If he doesn't do anything destructive/painful with his claws, do I have to trim them?

He doesn't struggle a whole lot and usually lets me do it without a fight (at least the front paws, the hind paws are a different story), so it's not an issue of being unable to, I just don't know if it's better to trim them or let them be. Any medical reasons I should keep clipping 'em? It'd save both of us a li'l bit of stress if I didn't have to.
post #2 of 6
If he's an indoor cat he won't wear them down like an outdoor cat would (climbing trees and walking on hard surfaces) so the claws usually need clipping to stop them catching on things (and hurting each other when playing if you have more than one cat). As they get older the claws tend to grow quickly and can can grow into the paw pads if not clipped, so it's a good idea to get them used to regular clipping when they're younger.
post #3 of 6
Wow, I just asked the same thing You might check out the replies to my thread for more information.

post #4 of 6
When I was doing my volunteer stint at the local humane society the other night, one of the poor kitties claws kept getting caught in the soft blanket on the bottom of the cage.
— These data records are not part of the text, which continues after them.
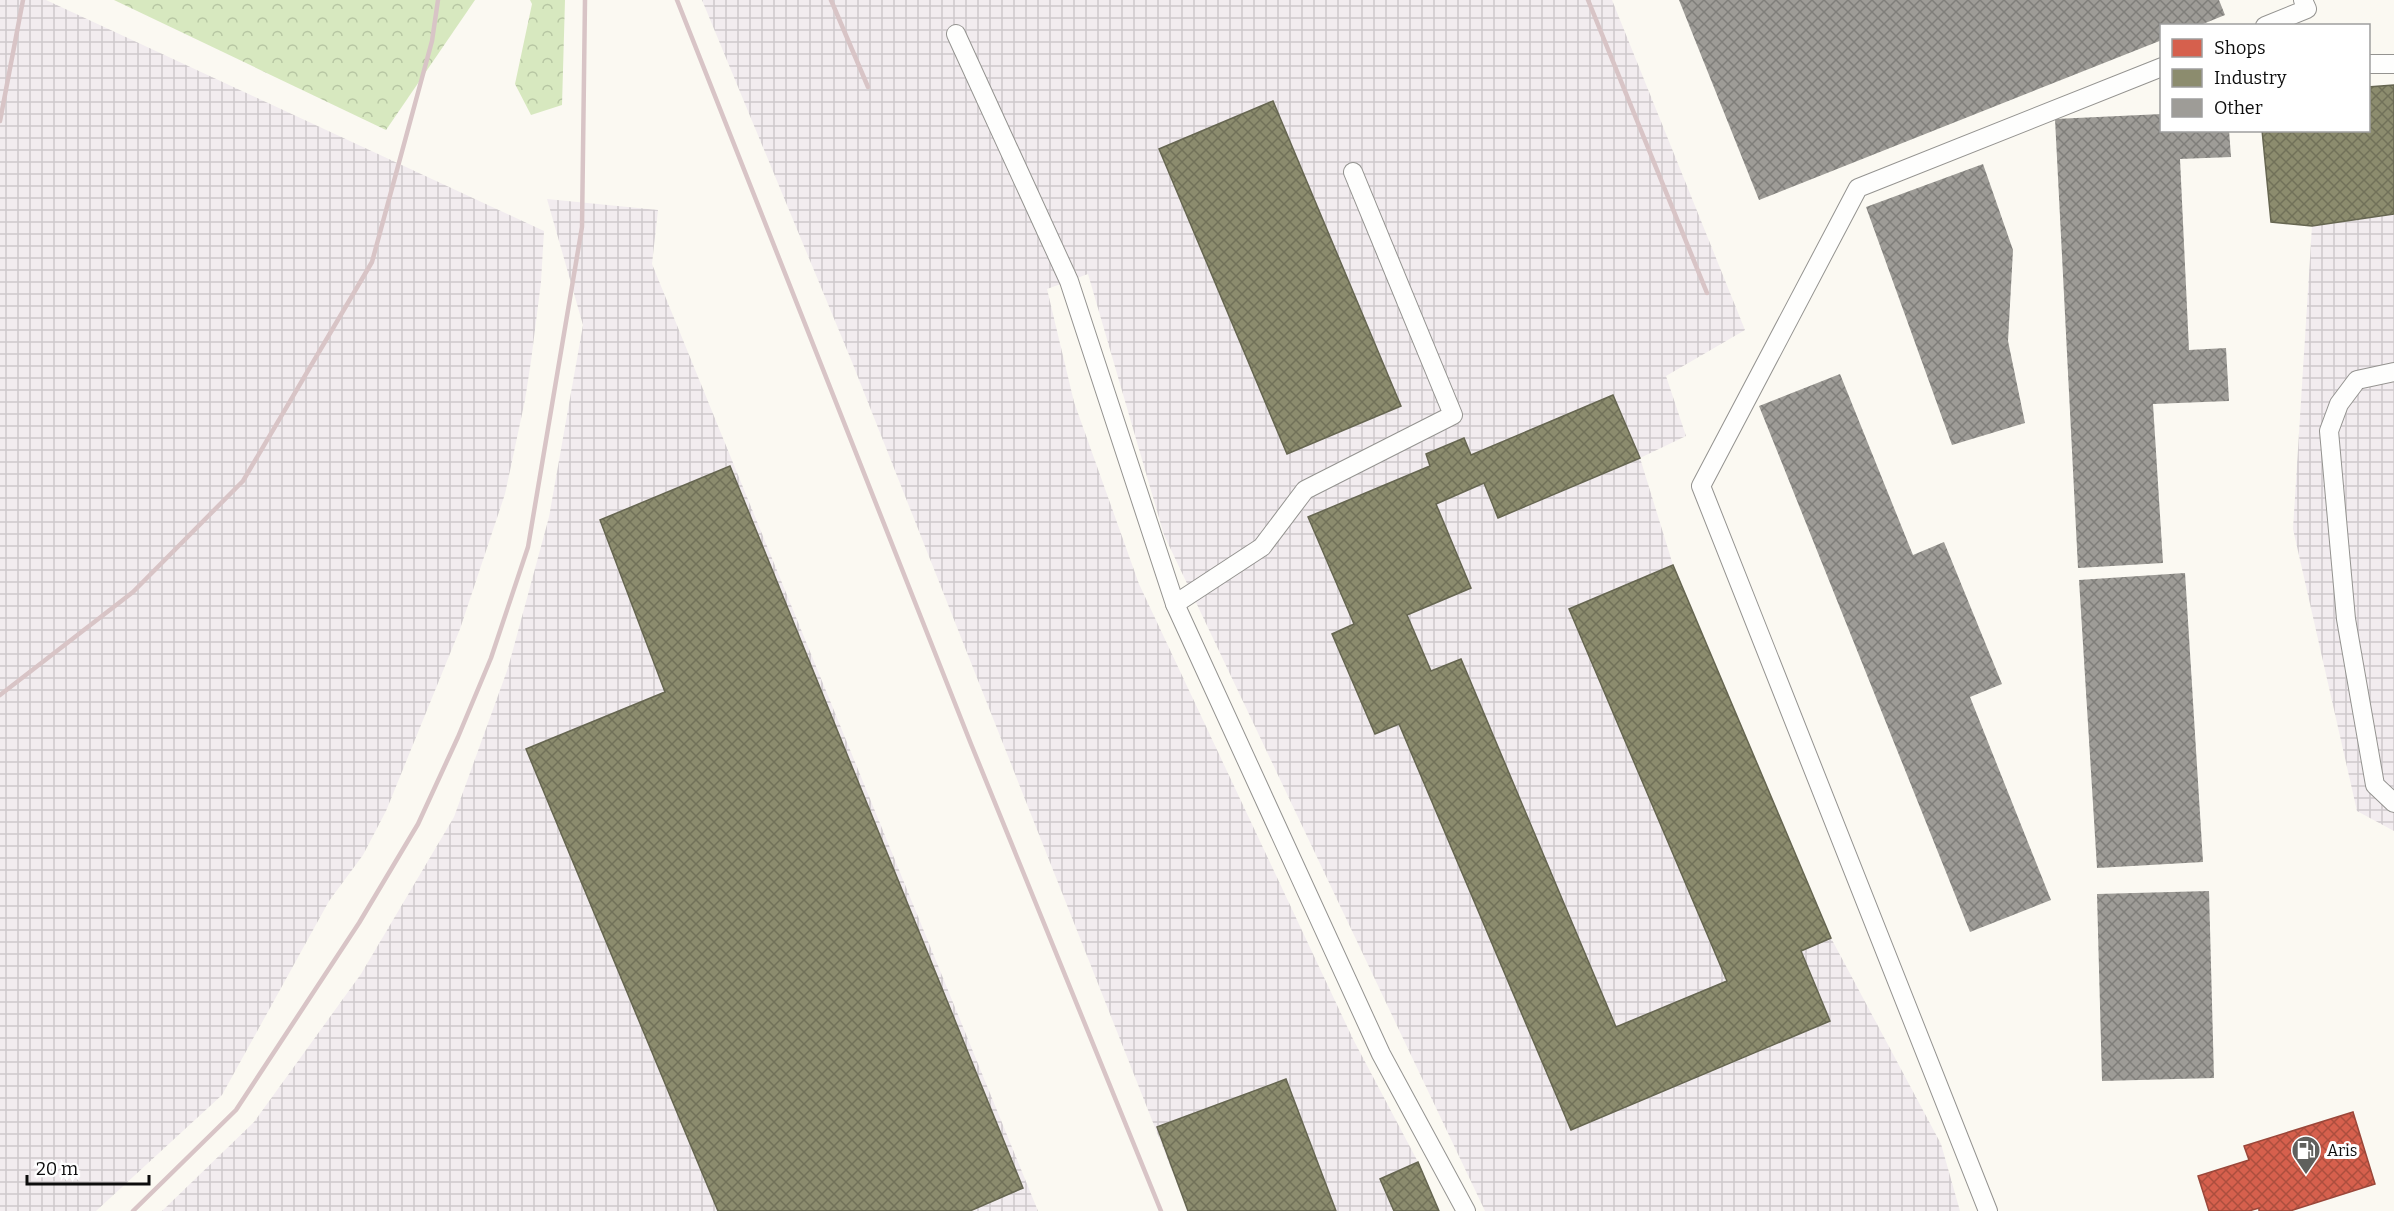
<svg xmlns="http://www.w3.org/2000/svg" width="2394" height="1211" font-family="Bitter,serif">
<defs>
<pattern id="industrial-grid" width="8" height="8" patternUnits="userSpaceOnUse" patternTransform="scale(1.5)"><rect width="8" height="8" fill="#f2ecef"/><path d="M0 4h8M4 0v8" fill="none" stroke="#cec9cc"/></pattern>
<pattern id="forest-crowns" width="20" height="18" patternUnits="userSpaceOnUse" patternTransform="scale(1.5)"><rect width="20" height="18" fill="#d7e8bf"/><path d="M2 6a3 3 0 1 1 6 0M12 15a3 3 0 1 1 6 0" fill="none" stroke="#b7c6a3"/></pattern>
<pattern id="shops-cross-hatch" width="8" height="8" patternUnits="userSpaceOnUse" patternTransform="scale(1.5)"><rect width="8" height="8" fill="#d6604d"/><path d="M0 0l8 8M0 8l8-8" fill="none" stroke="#ac4e3e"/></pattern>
<pattern id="industry-cross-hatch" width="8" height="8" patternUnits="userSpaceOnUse" patternTransform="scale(1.5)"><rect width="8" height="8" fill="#8c8c6e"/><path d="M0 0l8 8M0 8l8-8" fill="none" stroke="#717159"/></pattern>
<pattern id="building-cross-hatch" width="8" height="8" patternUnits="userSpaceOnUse" patternTransform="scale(1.5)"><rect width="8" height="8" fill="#9e9c97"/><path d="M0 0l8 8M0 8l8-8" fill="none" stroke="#7f7e7a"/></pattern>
</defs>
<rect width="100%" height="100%" fill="#fbf9f2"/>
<g fill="url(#industrial-grid)">
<polygon points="0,0 46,0 544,231 541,282 531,361 525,400 505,494 460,629 386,811 363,855 329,901 222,1095 96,1211 0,1211"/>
<polygon points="702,0 1612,0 1745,330 1666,376 1686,436 1640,458 1673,565 1831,938 1941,1144 1960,1211 1485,1211 1164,535 1088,274 1047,289 1074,402 1139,584 1353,1039 1418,1162 1439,1211 1188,1211 852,362"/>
<polygon points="547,199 658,210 652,264 1038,1211 162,1211 254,1122 361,974 454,817 508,668 549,517 583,325"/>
<polygon points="2394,214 2394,831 2357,811 2293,529 2312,226"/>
</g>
<g fill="url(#forest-crowns)">
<polygon points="114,0 475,0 386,130"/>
<polygon points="530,0 565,0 562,105 531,115 515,84 532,4"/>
</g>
<polygon fill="url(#shops-cross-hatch)" stroke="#9a473a" stroke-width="1.5" points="2353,1112 2375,1184 2290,1211 2259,1211 2259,1208 2249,1211 2209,1211 2198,1176 2249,1160 2244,1146"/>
<g fill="url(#industry-cross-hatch)" stroke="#666651" stroke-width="1.5">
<polygon points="2394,85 2394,214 2312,226 2271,222 2262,130 2368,130 2368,87"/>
<polygon points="1273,101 1401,406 1287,454 1159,149"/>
<polygon points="1613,395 1640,458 1498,518 1484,483 1436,504 1471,588 1407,615 1431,671 1461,659 1616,1027 1727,981 1569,609 1673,565 1831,938 1801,951 1830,1021 1571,1130 1399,724 1375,734 1332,634 1354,624 1308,517 1430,466 1426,454 1464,438 1471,455"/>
<polygon points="730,466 1023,1188 970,1211 718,1211 526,749 665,692 600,520"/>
<polygon points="1286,1079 1336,1211 1188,1211 1157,1127"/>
<polygon points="1418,1162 1439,1211 1394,1211 1380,1179"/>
</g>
<g fill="url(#building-cross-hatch)">
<polygon points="1679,0 2219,0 2225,15 2198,26 2162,26 2162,40 1759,200"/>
<polygon points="2162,114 2162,130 2229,130 2231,157 2180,159 2189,350 2226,348 2229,401 2153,404 2163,563 2078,568 2055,119"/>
<polygon points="1983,164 2013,250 2008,341 2025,423 1952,445 1866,207"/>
<polygon points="1840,374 1913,555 1944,542 2002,684 1970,697 2051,900 1970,932 1759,406"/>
<polygon points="2185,573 2203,862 2097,868 2079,580"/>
<polygon points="2209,891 2214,1078 2102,1081 2097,894"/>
</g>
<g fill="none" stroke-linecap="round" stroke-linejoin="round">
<g stroke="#949390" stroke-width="20">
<g id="lane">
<polyline points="2265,26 2307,9 2303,0"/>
<polyline points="956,34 1069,281 1175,604 1381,1054 1466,1211"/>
<polyline points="2368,64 2394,64"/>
<polyline points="2394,372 2357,380 2339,404 2329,431 2346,619 2375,785 2394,803"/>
<polyline points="1175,604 1262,547 1305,490 1453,415 1353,172"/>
<polyline points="1988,1211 1701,486 1858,188 2162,67"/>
</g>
</g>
<use href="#lane" stroke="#fefefd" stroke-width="18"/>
<g stroke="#d8c4c6" stroke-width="4.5">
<polyline points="677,0 971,744 1161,1211"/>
<polyline points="831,0 868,87"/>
<polyline points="1588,0 1707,293"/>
<polyline points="0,121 23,0"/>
<polyline points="0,695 133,592 243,481 372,262 432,41 438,0"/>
<polyline points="133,1211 236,1110 359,923 418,824 458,737 491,658 528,547 582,227 585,0"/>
</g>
</g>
<defs>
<g id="fuel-pin" transform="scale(1.5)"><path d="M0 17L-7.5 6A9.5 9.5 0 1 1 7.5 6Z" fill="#60605d" stroke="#fff"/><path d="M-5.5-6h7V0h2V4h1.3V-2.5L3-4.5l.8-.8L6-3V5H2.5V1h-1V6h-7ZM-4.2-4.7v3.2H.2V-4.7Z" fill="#fff"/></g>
</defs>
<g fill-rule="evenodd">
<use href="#fuel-pin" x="2306" y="1150"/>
</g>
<g text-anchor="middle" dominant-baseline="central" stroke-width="6" stroke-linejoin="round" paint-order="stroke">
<g font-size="16" fill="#0d0d0d" stroke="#fff" text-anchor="start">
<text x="2327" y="1150">Aris</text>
</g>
</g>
<rect x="2160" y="24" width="210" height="108" fill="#ffffff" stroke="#9e9e9e" stroke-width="1.5"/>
<rect x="2172" y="39" width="30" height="18" fill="#d6604d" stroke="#9e9e9e" stroke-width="1.5"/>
<text x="2214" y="54" font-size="18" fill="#0d0d0d">Shops</text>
<rect x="2172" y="69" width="30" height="18" fill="#8c8c6e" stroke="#9e9e9e" stroke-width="1.5"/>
<text x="2214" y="84" font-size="18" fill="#0d0d0d">Industry</text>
<rect x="2172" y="99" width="30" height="18" fill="#9e9c97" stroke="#9e9e9e" stroke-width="1.5"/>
<text x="2214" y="114" font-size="18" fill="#0d0d0d">Other</text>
<path d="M27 1175v9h122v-9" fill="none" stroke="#0d0d0d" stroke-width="3"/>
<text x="36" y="1175" font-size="18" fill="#0d0d0d" stroke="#ffffff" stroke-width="4.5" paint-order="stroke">20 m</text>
</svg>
I took him out and clipped his claws. I know our Bijou got his claws caught in my hubby's amplifier and needed our help to get them unstuck so my feeling is that it's safer for your kitty to have the claws trimmed. I'm not at home during the day and if Bijou or Mika got their claws caught in something they would either have to rip them out or wait until we got home and I'm guessing they wouldn't be patient enough to wait for us and I don't like the alternative. So, IMO, it's really a matter of safety for the cat.
post #5 of 6
I would just keep an eye on his claws to see if there are wearing down at all. Sometimes with the right scratching toys they can keep their claws decently short. You just have to keep in mind that, just like dogs, if their claws get too long they can cause health problems.

I really wouldn't worry much, just check his claws once a month.
post #6 of 6
I would continue to cut the front paws and just keep an eye on the rear claws. We sometimes do the rear paws but not very often.